# Canon announces new 300EG gadget bag!



## neuroanatomist (Jun 8, 2012)

How could we all have missed this? Surely it wasn't the distraction of a new xxxD body and two new lenses?

From the Canon UK site:

*New lifestyle camera bag - 300EG* 

Canon also today announces the launch of a new camera bag, the new 300EG - designed with enough room to hold one camera body, 2-3 lenses, as well as a number of accessories. The 300EG bag also features padded pockets and compartments to keep your photographic equipment safe and secure. The cross strap, messenger style bag makes it easy to access your equipment when you need it, while the additional waist straps give you a more stable carrying position when on the move.

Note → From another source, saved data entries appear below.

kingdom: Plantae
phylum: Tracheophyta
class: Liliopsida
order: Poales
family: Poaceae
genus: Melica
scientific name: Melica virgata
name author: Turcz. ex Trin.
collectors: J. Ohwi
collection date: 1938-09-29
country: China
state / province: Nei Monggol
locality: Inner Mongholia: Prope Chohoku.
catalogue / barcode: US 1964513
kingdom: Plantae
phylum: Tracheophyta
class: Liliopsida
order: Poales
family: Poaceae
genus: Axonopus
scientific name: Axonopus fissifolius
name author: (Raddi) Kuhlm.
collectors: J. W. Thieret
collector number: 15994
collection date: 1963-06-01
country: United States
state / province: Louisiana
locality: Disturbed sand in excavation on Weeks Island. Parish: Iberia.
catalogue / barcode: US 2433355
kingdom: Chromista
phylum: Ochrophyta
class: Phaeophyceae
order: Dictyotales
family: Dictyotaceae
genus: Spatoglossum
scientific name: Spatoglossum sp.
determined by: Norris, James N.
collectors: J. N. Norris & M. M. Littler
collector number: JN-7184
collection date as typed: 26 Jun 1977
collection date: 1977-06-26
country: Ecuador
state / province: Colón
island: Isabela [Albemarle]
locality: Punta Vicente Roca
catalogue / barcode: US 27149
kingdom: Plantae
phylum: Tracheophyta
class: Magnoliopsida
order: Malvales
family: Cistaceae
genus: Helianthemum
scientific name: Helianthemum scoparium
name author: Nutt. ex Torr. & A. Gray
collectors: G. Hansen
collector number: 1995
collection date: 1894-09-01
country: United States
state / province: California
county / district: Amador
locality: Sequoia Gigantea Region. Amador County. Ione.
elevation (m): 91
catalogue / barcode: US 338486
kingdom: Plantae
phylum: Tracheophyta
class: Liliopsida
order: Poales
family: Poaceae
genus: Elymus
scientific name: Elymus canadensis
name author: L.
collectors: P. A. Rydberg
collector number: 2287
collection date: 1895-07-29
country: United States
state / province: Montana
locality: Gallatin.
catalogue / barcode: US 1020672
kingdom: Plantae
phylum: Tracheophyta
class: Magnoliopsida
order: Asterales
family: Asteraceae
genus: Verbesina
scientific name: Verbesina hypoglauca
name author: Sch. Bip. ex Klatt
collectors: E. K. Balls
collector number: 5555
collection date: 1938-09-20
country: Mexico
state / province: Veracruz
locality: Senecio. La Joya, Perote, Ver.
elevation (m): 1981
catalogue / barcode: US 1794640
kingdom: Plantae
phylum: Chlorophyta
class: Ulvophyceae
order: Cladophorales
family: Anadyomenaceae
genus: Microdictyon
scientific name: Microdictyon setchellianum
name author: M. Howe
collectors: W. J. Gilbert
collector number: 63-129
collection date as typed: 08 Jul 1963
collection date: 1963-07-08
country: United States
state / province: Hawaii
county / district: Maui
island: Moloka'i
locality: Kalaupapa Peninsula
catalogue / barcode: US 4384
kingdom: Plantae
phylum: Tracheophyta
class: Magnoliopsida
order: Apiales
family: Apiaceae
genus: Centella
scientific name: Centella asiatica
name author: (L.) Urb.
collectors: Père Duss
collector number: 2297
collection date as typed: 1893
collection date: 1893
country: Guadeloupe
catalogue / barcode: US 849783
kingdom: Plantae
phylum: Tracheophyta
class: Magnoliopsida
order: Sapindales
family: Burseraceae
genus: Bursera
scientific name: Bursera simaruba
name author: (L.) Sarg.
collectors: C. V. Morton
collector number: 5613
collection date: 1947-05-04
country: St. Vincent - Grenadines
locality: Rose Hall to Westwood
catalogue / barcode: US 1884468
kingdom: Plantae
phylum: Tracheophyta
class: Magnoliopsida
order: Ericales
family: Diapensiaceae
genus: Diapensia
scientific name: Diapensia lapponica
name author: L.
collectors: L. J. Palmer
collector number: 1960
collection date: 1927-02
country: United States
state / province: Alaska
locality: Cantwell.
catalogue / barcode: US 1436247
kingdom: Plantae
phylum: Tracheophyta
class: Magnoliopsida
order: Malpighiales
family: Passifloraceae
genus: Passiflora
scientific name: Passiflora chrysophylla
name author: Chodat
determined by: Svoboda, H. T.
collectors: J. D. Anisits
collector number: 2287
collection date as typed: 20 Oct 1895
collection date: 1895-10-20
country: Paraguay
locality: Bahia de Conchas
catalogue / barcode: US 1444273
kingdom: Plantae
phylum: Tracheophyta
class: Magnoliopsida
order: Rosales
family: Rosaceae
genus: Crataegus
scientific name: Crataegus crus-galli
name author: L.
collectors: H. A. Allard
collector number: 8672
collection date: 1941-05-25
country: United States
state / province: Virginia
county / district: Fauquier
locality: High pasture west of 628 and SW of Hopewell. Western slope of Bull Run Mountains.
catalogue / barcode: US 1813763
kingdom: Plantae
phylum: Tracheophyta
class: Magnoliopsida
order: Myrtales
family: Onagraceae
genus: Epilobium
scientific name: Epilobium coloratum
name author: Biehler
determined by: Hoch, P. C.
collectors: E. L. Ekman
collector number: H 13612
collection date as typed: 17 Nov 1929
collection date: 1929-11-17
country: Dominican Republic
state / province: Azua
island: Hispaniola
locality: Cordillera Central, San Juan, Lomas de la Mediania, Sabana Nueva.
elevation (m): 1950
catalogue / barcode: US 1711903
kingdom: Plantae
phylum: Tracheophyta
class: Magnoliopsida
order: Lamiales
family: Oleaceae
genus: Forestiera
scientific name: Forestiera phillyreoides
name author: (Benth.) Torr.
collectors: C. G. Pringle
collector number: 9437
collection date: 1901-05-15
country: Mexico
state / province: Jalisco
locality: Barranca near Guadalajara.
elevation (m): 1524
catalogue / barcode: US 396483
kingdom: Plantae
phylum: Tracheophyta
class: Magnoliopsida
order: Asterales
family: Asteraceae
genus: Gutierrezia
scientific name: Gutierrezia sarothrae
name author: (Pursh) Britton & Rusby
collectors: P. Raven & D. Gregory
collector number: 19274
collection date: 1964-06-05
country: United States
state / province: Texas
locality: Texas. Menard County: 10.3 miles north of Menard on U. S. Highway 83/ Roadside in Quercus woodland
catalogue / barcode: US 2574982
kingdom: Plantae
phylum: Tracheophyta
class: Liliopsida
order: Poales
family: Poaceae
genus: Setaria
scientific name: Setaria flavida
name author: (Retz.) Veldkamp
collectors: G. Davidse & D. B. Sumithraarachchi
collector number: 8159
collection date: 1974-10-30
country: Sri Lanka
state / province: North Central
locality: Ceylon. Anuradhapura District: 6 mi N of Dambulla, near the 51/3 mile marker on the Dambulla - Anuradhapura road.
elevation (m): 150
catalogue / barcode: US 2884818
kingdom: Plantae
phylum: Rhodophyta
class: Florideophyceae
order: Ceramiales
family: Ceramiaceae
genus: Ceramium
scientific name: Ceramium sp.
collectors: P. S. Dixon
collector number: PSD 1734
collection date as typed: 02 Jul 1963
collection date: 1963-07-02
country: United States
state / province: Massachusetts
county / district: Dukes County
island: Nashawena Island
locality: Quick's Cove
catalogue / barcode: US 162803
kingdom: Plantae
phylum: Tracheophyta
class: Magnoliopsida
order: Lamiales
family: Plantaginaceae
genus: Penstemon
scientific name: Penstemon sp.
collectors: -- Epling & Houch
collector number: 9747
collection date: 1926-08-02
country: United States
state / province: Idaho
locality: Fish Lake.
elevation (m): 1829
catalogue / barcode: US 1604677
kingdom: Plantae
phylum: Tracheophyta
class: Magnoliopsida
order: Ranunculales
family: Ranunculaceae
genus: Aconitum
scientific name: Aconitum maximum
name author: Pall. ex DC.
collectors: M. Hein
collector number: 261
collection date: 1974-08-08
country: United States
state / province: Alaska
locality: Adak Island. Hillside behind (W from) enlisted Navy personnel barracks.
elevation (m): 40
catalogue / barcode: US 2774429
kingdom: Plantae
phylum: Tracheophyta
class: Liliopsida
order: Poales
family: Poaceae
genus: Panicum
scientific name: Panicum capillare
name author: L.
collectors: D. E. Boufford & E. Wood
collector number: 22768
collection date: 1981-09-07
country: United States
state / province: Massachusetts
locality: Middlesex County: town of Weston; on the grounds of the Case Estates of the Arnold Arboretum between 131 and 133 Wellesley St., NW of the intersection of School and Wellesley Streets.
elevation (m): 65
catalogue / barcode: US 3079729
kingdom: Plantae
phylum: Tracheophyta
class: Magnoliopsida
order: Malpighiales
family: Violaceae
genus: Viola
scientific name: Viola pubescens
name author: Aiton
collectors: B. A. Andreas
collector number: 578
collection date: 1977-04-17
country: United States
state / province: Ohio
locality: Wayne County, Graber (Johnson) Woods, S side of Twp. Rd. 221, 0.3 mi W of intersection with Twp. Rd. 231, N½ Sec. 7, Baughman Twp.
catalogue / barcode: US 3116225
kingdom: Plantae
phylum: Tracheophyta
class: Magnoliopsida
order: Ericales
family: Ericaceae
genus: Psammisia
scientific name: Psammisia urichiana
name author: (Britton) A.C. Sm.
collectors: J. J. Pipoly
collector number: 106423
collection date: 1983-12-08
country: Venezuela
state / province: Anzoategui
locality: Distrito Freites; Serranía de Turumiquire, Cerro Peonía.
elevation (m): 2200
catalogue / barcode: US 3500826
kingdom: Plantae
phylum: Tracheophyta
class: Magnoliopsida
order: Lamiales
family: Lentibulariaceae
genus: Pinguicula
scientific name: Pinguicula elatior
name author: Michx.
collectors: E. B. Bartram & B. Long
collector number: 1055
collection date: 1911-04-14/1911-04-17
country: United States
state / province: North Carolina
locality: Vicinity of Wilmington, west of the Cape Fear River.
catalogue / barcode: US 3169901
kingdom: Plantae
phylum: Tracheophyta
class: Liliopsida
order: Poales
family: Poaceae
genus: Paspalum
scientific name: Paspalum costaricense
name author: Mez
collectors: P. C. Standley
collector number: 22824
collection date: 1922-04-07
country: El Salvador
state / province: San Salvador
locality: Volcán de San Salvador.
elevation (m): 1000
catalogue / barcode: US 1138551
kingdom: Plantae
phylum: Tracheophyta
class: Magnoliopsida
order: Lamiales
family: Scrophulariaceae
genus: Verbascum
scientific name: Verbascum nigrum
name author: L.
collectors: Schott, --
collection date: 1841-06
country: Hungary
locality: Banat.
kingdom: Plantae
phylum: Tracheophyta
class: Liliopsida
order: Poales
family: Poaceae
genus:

The 300EG Camera Bag is available from 15th June 2012, priced at £79.99/€89.99 RRP incl. VAT.


----------



## ScottyP (Jun 10, 2012)

I'll bet Nikon doesn't have a bag like this. I hear Nikon bag zippers are very noisy, the bags are hard to see in low light, and their strap-to-shoulder interface is not very intuitive. Sure, each one has 40 pockets, but everyone knows that more than 18 or 24 or pockets is just pandering to the uninformed consumers and the "pocket-peepers".


----------



## Daniel Flather (Jun 12, 2012)

The product shot must have been taken with a D800e —the moiré is killing muh eyes!


----------